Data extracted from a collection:

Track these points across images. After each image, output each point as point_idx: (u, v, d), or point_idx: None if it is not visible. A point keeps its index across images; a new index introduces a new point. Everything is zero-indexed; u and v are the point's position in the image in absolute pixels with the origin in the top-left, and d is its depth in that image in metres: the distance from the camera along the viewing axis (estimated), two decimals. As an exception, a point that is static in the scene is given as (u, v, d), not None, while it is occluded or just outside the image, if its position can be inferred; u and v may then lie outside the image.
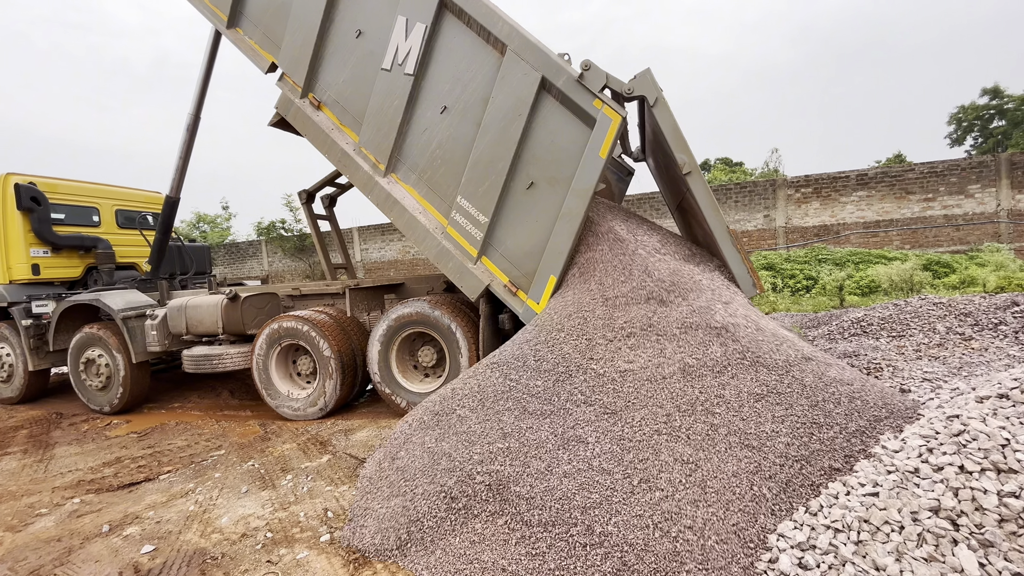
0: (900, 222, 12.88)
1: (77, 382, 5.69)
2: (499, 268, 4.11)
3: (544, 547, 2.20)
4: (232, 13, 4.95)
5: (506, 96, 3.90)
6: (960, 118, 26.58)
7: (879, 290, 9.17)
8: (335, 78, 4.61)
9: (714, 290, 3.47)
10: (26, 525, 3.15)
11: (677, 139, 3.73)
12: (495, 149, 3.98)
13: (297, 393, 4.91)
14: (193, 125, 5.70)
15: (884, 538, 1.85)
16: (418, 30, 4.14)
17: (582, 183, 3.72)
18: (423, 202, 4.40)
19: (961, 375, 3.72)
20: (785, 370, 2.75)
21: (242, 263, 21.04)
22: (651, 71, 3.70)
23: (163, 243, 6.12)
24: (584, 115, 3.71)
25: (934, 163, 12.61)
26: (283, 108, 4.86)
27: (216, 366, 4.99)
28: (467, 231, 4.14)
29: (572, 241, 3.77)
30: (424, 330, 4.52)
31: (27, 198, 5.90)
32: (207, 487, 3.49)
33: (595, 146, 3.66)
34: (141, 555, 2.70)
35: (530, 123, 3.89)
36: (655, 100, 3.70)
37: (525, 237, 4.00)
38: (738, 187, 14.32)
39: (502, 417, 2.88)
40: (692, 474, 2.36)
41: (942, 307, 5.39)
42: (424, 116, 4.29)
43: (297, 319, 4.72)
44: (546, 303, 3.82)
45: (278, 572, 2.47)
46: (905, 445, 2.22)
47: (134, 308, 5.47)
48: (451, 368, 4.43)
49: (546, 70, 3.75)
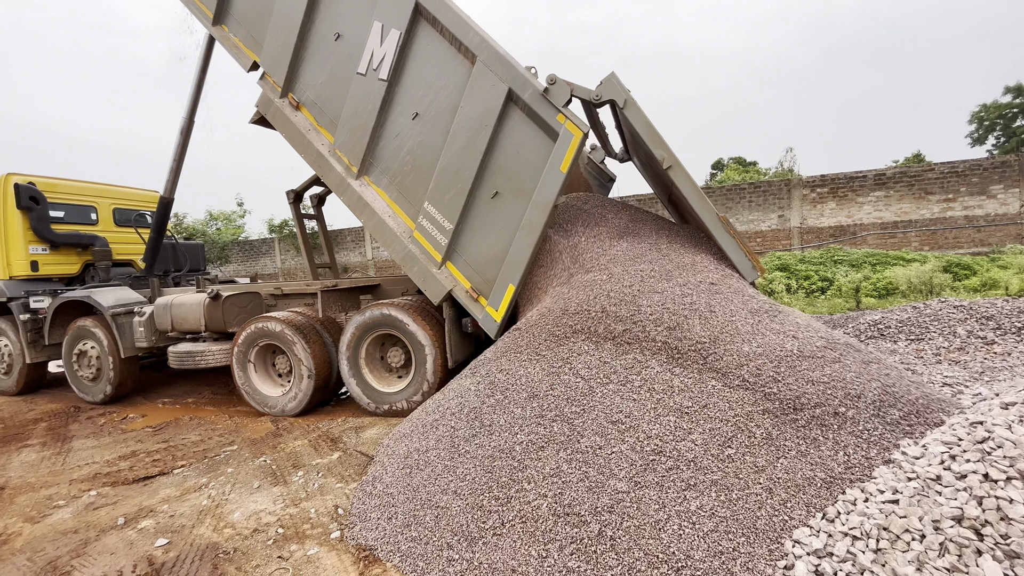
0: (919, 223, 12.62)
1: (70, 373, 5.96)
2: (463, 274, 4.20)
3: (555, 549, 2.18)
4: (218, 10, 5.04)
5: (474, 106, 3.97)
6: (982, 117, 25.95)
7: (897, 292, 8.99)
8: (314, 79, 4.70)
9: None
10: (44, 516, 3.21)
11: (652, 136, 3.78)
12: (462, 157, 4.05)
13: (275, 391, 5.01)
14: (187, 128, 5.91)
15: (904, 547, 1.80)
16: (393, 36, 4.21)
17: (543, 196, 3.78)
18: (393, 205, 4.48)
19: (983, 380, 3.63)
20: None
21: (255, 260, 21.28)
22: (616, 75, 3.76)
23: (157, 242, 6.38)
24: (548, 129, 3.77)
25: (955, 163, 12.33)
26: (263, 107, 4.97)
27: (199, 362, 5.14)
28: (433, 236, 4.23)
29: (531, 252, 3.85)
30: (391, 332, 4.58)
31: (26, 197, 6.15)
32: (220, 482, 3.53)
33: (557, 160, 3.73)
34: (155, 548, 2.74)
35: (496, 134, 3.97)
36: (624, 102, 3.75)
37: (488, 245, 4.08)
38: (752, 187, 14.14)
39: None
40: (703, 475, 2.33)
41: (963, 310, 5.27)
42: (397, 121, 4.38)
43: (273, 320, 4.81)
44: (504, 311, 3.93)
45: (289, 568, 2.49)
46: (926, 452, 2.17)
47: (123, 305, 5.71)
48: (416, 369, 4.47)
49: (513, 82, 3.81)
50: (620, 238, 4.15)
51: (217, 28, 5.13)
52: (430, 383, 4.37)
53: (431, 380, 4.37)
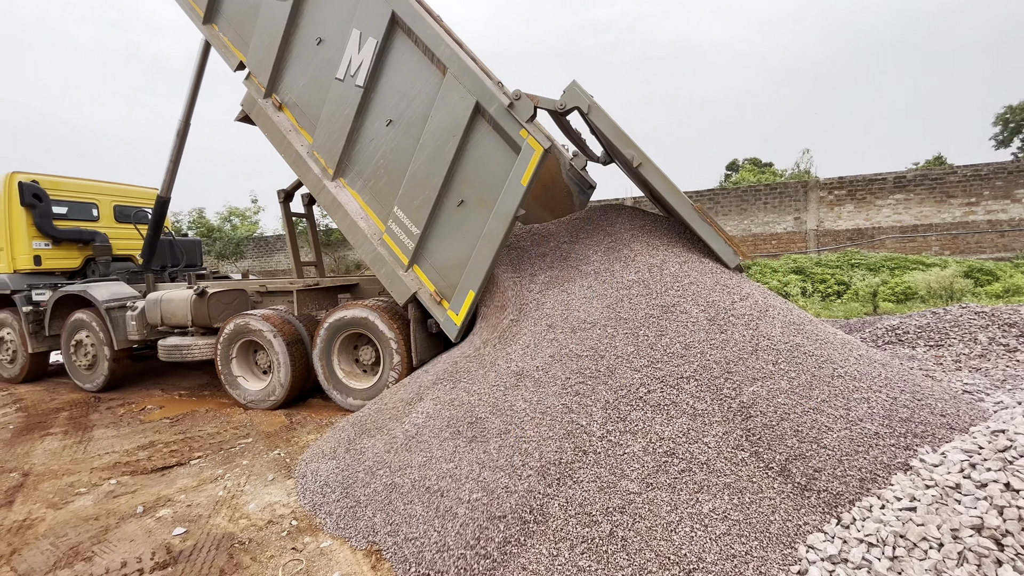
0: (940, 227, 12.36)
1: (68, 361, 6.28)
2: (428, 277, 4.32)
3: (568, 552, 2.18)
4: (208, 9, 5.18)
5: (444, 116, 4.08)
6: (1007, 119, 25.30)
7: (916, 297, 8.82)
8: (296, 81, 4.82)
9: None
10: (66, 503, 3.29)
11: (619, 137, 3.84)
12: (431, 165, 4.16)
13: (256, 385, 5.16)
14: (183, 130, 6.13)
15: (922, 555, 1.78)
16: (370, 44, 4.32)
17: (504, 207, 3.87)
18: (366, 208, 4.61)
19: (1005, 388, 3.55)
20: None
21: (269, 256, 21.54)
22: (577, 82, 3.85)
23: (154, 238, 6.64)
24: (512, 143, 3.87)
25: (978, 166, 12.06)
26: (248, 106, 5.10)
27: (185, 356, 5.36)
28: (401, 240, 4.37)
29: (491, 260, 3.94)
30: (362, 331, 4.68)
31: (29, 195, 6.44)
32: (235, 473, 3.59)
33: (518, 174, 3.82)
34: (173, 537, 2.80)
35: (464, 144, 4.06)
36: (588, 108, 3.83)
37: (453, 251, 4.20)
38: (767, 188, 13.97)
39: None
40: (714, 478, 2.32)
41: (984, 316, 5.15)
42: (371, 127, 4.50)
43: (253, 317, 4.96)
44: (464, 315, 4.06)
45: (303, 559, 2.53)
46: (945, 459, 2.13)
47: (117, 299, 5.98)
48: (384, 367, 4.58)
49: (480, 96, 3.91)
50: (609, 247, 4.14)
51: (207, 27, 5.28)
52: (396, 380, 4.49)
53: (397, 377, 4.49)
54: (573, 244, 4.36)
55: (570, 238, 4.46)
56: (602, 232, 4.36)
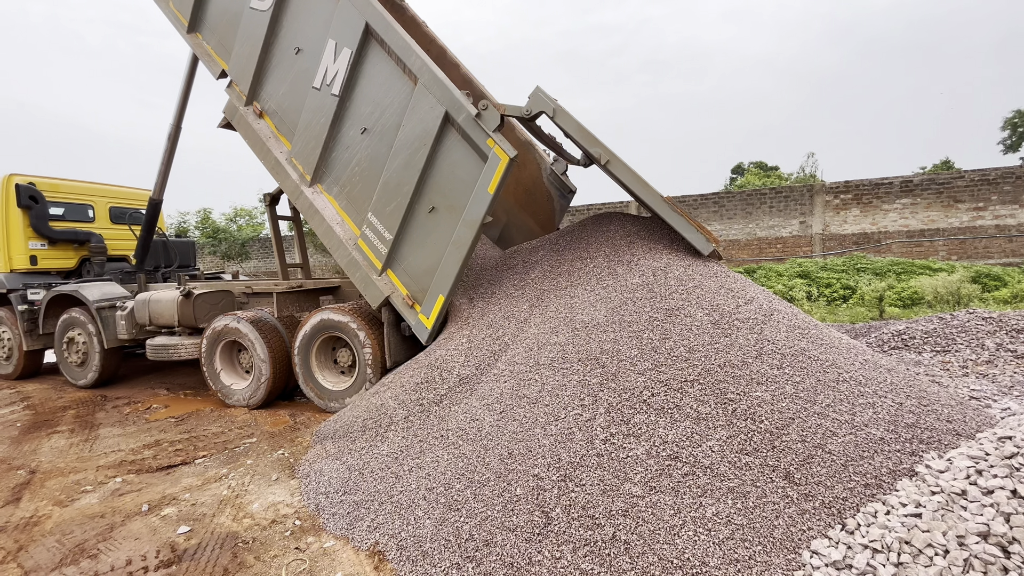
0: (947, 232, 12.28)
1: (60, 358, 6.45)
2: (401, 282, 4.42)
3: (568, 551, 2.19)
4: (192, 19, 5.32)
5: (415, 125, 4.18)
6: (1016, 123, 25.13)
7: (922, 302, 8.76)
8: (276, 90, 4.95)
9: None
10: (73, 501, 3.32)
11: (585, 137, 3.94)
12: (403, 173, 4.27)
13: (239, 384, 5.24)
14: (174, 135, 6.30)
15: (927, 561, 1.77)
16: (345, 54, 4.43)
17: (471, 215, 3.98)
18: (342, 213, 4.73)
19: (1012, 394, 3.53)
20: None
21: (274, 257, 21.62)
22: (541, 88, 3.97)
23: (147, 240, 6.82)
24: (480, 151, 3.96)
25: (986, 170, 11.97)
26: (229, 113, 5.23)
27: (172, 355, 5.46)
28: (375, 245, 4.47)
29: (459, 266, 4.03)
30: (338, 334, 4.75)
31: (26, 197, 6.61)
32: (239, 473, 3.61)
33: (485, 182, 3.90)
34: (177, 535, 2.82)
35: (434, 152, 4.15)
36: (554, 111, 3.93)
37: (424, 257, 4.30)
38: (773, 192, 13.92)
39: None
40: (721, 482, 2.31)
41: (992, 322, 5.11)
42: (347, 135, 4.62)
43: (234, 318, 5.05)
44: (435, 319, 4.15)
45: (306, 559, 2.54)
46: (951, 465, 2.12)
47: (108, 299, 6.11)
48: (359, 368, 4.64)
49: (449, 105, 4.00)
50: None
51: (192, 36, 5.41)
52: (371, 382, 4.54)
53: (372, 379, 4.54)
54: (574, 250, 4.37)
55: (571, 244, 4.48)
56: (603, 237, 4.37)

...

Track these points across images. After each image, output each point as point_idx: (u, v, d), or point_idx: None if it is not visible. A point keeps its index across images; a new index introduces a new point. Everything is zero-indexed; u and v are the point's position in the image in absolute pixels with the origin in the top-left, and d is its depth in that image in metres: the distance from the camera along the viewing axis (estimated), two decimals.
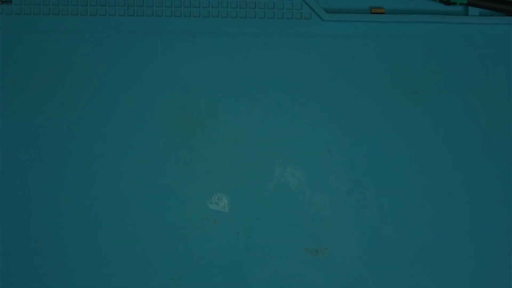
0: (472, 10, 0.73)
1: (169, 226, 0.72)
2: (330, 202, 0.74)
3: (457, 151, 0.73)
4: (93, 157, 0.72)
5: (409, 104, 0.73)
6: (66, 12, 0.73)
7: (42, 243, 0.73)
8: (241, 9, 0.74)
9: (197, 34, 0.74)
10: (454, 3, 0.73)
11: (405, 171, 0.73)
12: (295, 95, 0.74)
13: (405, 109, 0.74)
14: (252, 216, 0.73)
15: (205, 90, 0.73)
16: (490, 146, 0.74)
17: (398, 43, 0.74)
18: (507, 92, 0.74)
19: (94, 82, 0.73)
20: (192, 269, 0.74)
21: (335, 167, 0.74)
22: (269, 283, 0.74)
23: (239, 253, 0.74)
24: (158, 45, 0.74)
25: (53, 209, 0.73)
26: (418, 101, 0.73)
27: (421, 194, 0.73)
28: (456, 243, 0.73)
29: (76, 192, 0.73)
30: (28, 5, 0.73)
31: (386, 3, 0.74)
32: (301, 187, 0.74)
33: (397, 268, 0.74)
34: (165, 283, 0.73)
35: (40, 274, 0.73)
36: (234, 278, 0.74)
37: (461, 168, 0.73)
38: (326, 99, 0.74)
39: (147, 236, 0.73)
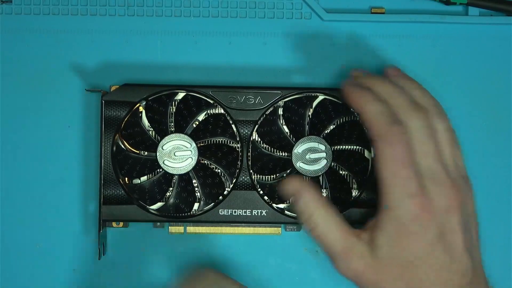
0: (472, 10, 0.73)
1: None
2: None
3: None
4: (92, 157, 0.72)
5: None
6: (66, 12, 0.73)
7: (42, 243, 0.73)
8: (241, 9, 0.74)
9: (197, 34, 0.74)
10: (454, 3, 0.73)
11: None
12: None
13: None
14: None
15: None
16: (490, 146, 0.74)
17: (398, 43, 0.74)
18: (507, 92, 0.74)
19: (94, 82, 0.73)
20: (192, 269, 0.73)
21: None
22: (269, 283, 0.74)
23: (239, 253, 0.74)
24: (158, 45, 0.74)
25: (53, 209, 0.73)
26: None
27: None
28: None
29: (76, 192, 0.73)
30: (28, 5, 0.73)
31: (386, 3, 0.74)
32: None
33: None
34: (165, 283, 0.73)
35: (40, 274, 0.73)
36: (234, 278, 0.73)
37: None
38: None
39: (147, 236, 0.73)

■ EXERCISE
Among the lines above, find those with the word "these". Copy them.

■ TASK RESULT
Track these points across images. After each image, output each point as point_idx: (u, v, d), or point_idx: None if it is not visible. A point keeps its index across images; a new index introduces a new point. Everything is zero-indexed; u and v are the point's position in the image in absolute pixels with the origin in the top-left, and d is its depth in that image in metres: the distance from the camera along the viewing axis (estimated), two decimals. As an exception, a point that is static in the scene is given as (u, v, d), not None, while it is occluded or just outside the image, if its position can be inferred; u and v may then lie outside the image.
Track these points across images. After each image, output each point as point_idx: (u, v, d), or point_idx: None if it is not visible. A point keeps its index across images; a new index introduces a new point. Everything is zero-indexed; u and v are the point's position in the image in absolute pixels with the origin in the top-left, and d is its depth in that image in metres: the distance from the camera along the viewing axis (estimated), two decimals.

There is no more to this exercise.